**TASK STATEMENT**
Only a number is wanted: how many lines in these records contain the word "font"?

**RECORDS PROVIDED**
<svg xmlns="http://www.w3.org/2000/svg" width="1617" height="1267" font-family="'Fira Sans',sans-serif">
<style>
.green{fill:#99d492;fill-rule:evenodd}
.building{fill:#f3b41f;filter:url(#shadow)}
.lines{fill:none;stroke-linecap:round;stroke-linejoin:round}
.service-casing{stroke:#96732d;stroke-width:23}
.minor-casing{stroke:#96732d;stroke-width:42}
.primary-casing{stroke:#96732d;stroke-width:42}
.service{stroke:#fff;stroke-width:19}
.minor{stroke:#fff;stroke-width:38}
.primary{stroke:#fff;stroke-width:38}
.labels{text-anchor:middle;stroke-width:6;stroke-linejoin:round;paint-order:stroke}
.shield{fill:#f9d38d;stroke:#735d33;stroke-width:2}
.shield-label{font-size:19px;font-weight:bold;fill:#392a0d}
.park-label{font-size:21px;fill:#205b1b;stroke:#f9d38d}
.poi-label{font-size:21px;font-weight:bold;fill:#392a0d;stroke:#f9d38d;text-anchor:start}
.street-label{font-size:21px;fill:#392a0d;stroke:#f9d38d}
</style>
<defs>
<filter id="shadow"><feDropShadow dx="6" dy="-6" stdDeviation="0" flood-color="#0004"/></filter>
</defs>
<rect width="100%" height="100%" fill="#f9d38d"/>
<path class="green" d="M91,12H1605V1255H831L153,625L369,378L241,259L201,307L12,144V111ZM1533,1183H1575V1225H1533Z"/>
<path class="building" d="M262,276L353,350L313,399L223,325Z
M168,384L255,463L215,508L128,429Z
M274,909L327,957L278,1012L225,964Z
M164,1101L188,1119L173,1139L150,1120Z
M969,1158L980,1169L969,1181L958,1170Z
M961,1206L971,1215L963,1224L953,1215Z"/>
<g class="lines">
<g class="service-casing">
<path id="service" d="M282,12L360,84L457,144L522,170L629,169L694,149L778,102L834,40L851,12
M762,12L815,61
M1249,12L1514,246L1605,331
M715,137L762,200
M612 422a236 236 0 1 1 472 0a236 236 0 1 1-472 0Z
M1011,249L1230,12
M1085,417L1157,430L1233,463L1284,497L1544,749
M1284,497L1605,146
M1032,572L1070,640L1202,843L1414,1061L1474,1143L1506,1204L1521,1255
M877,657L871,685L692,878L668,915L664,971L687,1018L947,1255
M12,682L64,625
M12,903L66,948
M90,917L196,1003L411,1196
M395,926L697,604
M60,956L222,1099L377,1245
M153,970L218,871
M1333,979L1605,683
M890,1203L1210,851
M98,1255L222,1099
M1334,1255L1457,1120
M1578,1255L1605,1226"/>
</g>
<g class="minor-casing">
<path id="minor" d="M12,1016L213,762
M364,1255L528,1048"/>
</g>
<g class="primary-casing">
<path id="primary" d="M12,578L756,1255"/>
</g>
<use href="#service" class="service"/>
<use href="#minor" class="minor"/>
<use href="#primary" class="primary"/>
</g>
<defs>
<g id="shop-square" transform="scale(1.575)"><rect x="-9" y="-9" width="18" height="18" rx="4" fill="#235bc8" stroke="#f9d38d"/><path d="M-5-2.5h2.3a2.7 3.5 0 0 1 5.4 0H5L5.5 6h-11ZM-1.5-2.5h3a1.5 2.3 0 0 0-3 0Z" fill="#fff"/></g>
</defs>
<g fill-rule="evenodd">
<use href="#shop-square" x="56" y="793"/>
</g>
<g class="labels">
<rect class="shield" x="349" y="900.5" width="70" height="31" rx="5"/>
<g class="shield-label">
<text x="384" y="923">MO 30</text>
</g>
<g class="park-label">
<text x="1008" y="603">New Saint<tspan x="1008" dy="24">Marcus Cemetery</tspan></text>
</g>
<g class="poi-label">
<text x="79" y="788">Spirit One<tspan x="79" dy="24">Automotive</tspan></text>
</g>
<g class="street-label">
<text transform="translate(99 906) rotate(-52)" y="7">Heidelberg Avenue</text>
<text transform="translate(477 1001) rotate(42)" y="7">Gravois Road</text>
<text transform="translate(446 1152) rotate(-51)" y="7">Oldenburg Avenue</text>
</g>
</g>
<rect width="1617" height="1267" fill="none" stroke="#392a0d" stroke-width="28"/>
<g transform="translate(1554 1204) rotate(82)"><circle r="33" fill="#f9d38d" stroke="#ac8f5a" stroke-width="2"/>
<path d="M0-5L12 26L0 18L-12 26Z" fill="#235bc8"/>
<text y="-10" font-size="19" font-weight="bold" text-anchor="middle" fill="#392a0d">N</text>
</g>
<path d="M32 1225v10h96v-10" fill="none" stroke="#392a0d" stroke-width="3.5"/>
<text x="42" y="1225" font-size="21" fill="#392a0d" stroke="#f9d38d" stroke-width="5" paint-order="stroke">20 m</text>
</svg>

**YOUR RESPONSE**
7